Financial Mail - Investors Monthly

Food counter’s potential stays intact

- Anthony Clark

Mid-cap food counter Libstar has been an IM favourite for some time. Its market prospects appear sound and management is trying hard to rebuild trust following its disastrous May 2018 listing and subsequent profit warning, which saw the stock halve from its initial 1,250c listing price.

Management has continued to refine the business model and extend relationsh­ips with key clients allied to a rapid rollout of new products under well-known brands such as Lancewood and Denny.

The stock responded well to these moves in 2019, recovering to a high of 950c. As the weakening economy and softness in consumer demand started to envelop the food sector in late 2019, the entire sector derated and Libstar’s share price retreated.
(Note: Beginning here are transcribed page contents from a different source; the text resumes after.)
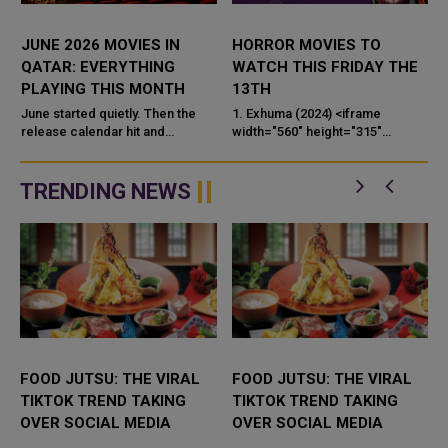
JUNE 2026 MOVIES IN
HORROR MOVIES TO
A
QATAR: EVERYTHING
WATCH THIS FRIDAY THE
PLAYING THIS MONTH
13TH
1
June started quietly. Then the
1. Exhuma (2024) <iframe
G
release calendar hit and
width="560" height="315"
suddenly there are five films
src="https://www.youtube.com/
worth talking about — one of
embed/j_6_wLF1pDg?si=aPbHN
which is being called Spielbe...
TRENDING NEWS
FOOD JUTSU: THE VIRAL
FOOD JUTSU: THE VIRAL
TIKTOK TREND TAKING
TIKTOK TREND TAKING
OVER SOCIAL MEDIA
OVER SOCIAL MEDIA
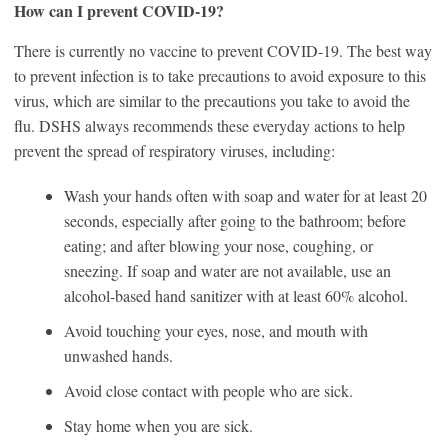
How can I prevent COVID‑19?
There is currently no vaccine to prevent COVID‑19. The best way
to prevent infection is to take precautions to avoid exposure to this
virus, which are similar to the precautions you take to avoid the
flu. DSHS always recommends these everyday actions to help
prevent the spread of respiratory viruses, including:
Wash your hands often with soap and water for at least 20
seconds, especially after going to the bathroom; before
eating; and after blowing your nose, coughing, or
sneezing. If soap and water are not available, use an
alcohol-based hand sanitizer with at least 60% alcohol.
Avoid touching your eyes, nose, and mouth with
unwashed hands.
Avoid close contact with people who are sick.
Stay home when you are sick.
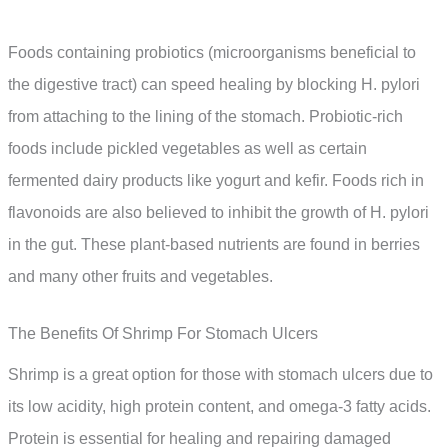
Foods containing probiotics (microorganisms beneficial to
the digestive tract) can speed healing by blocking H. pylori
from attaching to the lining of the stomach. Probiotic-rich
foods include pickled vegetables as well as certain
fermented dairy products like yogurt and kefir. Foods rich in
flavonoids are also believed to inhibit the growth of H. pylori
in the gut. These plant-based nutrients are found in berries
and many other fruits and vegetables.
The Benefits Of Shrimp For Stomach Ulcers
Shrimp is a great option for those with stomach ulcers due to
its low acidity, high protein content, and omega-3 fatty acids.
Protein is essential for healing and repairing damaged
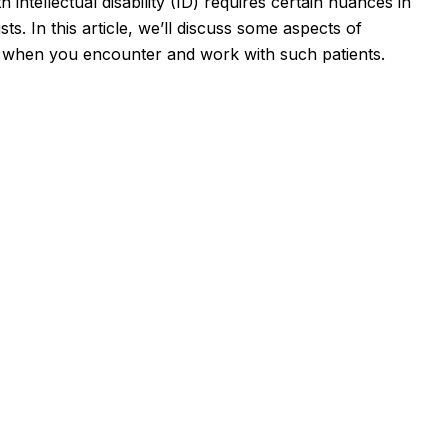
 intellectual disability (ID) requires certain nuances in
s. In this article, we’ll discuss some aspects of
l when you encounter and work with such patients.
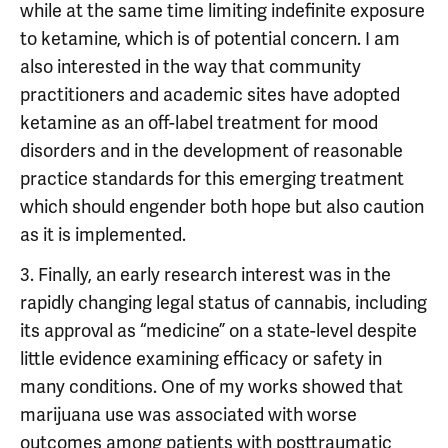
while at the same time limiting indefinite exposure
to ketamine, which is of potential concern. I am
also interested in the way that community
practitioners and academic sites have adopted
ketamine as an off-label treatment for mood
disorders and in the development of reasonable
practice standards for this emerging treatment
which should engender both hope but also caution
as it is implemented.
3. Finally, an early research interest was in the
rapidly changing legal status of cannabis, including
its approval as “medicine” on a state-level despite
little evidence examining efficacy or safety in
many conditions. One of my works showed that
marijuana use was associated with worse
outcomes among patients with posttraumatic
Libstar, to its December food service sales fell of a cliff during the lockdown as demand for products such as cheese, meat patties and tortilla wraps dived. In the second quarter food service sales fell 63.2% and exports 26.3%.

But the pandemic also resulted in changing food sales as consumers had to cook more at home, and the baking trend took off.

The retail and wholesale division recorded growth in the Covid period of 14.2%. Libstar had products at hand and consumers stocked up on favourites at Woolworths and Checkers. Libstar also landed some new lines inside Spar.

With schools being closed, children’s favourites — such as Kiri and Laughing Cow cheese — saw weaker demand, but this was offset by the home cooking trend, which saw a surge in demand for pasta. The baking trend saw demand for pricey imported Lurpak butter double.

Mushroom sales via Denny exceeded expectatio­ns and the in-home snacking boom aided Libstar’s range of nuts as well as its Pringles manufactur­ing arm.

Management indicated that the second half of the financial year has started strongly. The weak rand and the reopening of export channels have resulted in surging demand for Libstar’s range of spices and wet condiments from the US, Japan and Australia. Even new listings in the UK were secured.

Retail channels are recovering as consumers and businesses are able to operate in a new normal environmen­t. Sales in the first two months of the second half have been good and Libstar is more than satisfied with progress — though there’s uncertaint­y over a second Covid-19 wave and the festive trading period.

Despite these encouragin­g statements by Libstar on a second-half recovery, the stock has yet to respond, with the counter holding steady at 673c.

On a year-to-date basis Libstar’s stock is down 11% — slightly outperform­ing sector competitor Rhodes Foods. IM believes Libstar’s potential remains intact, and has a “buy” recommenda­tion with a target price of 850c.